Human Communication and Symbolic Thinking

Human Beings are Rational Because of Symbolic Layers

The human being is rational because it has layers of symbols. Symbols allow us to organize our experience and give meaning and significance to the world.

Symbols

Symbols are signs that represent something distant in space and time (words, numbers, flags).

Features of symbols:

  • They are different from what is symbolized.
  • They are created artificially (traffic signals).
  • They are transmitted by learning, expressing everything.
  • They allow symbolic or abstract thinking beyond the immediate and the present.

Language

Language is the ultimate expression of human symbolic layers. It is the most complex communication system.

Advantages of language:

  • It names and gives meaning to the material and the spiritual.
  • It creates and plays, which builds knowledge and human culture.

Communication is important for survival because life requires cooperation.

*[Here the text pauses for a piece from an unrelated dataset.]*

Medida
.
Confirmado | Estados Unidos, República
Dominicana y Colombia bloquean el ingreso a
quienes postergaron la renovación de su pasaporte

It is the process whereby an individual sends a signal (message) to another individual (receiver), causing a response (behavior change).

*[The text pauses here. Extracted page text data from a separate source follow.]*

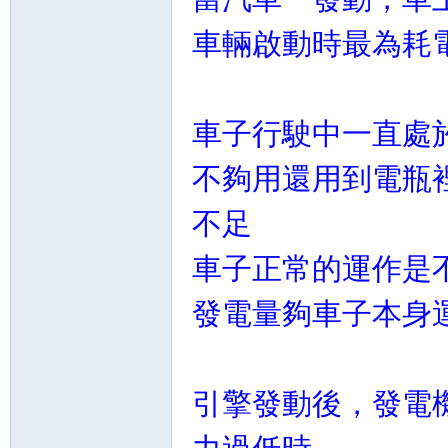
車輛啟動時最為耗
車子行駛中一直處
不夠用還用到電瓶裡
不足
車子正常的運作是
發電量夠車子本身
引擎發動後，發電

All species are able to communicate; the only variation is the complexity, with features that make up language.

  • It is doubly articulated because it consists of a limited number of basic units that are agreed upon.
  • Symbolism is built by signs.
  • It is acquired, unlike animal communication signals, which are innate.
  • The relationship between signifier and signified is conventional (agreed upon).

Natural Language

Natural language is what we use to communicate and express feelings, thoughts, etc.

Difficulties of natural language:

  • Ambiguity: Polysemous words (e.g., “bank”).
  • Misunderstanding due to the misuse of language (e.g., “only”/”solo”).
  • Paradoxes: These occur despite the correct use of language, producing a contradiction (e.g., “I’m a liar. Everything I say is a lie, so I am a liar.”).

Artificial Language

Artificial language is used to avoid these difficulties and allow greater accuracy and objectivity. These are the languages of the sciences.

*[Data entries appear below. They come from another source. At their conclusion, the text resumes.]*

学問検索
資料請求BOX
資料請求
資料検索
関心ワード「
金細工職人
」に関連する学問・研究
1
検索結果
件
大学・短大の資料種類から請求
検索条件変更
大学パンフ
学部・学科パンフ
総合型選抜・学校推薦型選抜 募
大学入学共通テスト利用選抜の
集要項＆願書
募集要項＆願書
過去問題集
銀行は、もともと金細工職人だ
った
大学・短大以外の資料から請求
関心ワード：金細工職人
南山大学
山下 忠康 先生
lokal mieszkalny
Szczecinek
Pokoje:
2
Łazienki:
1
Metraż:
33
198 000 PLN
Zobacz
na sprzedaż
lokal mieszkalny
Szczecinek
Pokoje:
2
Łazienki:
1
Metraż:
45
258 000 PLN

Features of formal or artificial language:

  • It does not use words but signs (numbers).
  • Operators are bound by rules (+, -, *, /,).
  • There are rules that dictate how to use operators.
  • What is important is the formal validity of reasoning, not the meaning.

Reasoning

Reasoning is a set of sentences from which we deduce a correct conclusion (i.e., we have applied the rules of logic).

Parts of an argument:

  • Premises: Statements that are part of the reasoning.
  • Conclusion: Results from reasoning.
  • Deduction: The rational act of obtaining conclusions from the premises.

Types of Logic

Class Logic or Predicate Logic (Classical Logic)

The basic unit it works with are predicates or concepts.

  • Predicate: A group of elements or kinds of things with a common feature.
  • This logic studies reasoning in which a conclusion of lesser generality follows from some statements (premises).

Deductive Reasoning: Propositional or Symbolic Logic

This kind of logic uses statements or propositions as the basic unit.

  • Statement: A linguistic segment with complete sense.
  • It deals with studying the rules of inference between statements without analyzing their internal structure.

Elements of propositional logic: Negation, disjunction, conditional, and biconditional.